Jesus Is a Real, Fully-human Being
First, if God became fully and truly human we have a remarkable resource with which to face pain and suffering. The Bible never answers the question regarding the why of our suffering. But the incarnation gives us the resources in our suffering that is of much more value than an explanation. God came into our world, became vulnerable to suffering and died Himself. He is Immanuel, i.e. God with us. He gives us His personal presence in our suffering. He knows what it is like to experience hunger, danger, injustice, rejection, torture, suffering, abandonment and death. Second, if God became fully human then matter matters. God in the person of Jesus Christ assumed a physical body in order to redeem the material world that He created as good. The incarnation does not deal only with lost souls but the entirety of the created order. When Luther was asked what he would do if he knew he was going to die tomorrow he replied, “I would plant a tree”. He understood the implications of the incarnation and that the redemption God in Christ achieved is cosmic and holistic. Finally, if Jesus is God Himself become human, we have an infallible hope. Some day all deformity, disease, decay, sin and imperfection will be wiped away. Jesus is God and the incarnation means that God has landed. Jesus is fully man and that tells us God knows and cares for us and our future. God has become human; the ideal has penetrated the real and is transforming it into His likeness. We are destined for joy. Christmas is our time to celebrate and to tell the world that there is hope. Though this world is broken, and things are not the way they are supposed to be, and though shalom has been seriously vandalized, it is not the final word. The counter-offensive has been launched. The transforming, healing, redeeming power of the kingdom of God has been let loose in the first coming of God the son. In the second coming of the Son of God He will finish the task. In between the “already” of the kingdom and the “not yet” of the kingdom we live with expectancy and the certainty of hope.

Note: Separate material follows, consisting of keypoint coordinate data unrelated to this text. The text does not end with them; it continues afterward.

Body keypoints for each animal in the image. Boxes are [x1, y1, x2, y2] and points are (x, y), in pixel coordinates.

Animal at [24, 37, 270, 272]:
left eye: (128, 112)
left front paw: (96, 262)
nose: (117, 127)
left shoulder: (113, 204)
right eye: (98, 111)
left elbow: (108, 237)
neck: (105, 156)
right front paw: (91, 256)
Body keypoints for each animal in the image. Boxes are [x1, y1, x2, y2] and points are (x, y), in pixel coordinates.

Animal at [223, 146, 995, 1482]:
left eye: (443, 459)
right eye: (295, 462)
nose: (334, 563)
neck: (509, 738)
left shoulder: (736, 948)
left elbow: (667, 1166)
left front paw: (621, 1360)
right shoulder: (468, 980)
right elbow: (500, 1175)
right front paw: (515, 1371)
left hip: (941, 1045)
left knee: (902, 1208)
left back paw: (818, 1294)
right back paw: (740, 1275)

So when you open those Christmas gifts this year remember that they signify the reality of God’s self-communicating, self-giving love that motivated Him to come, “Jesus Christ, who, though He was in the form of God, did not count equality with God a thing to be grasped, but made Himself nothing, taking the form of a servant, being born in the likeness of men. And being found in human form, He humbled Himself by becoming obedient to the point of death, even death on a cross. Therefore God has highly exalted Him and bestowed on Him the name that is above every name…” (Philippians 2:6-9) Worship Christ the newborn King with me this year and tell somebody else how good this news is.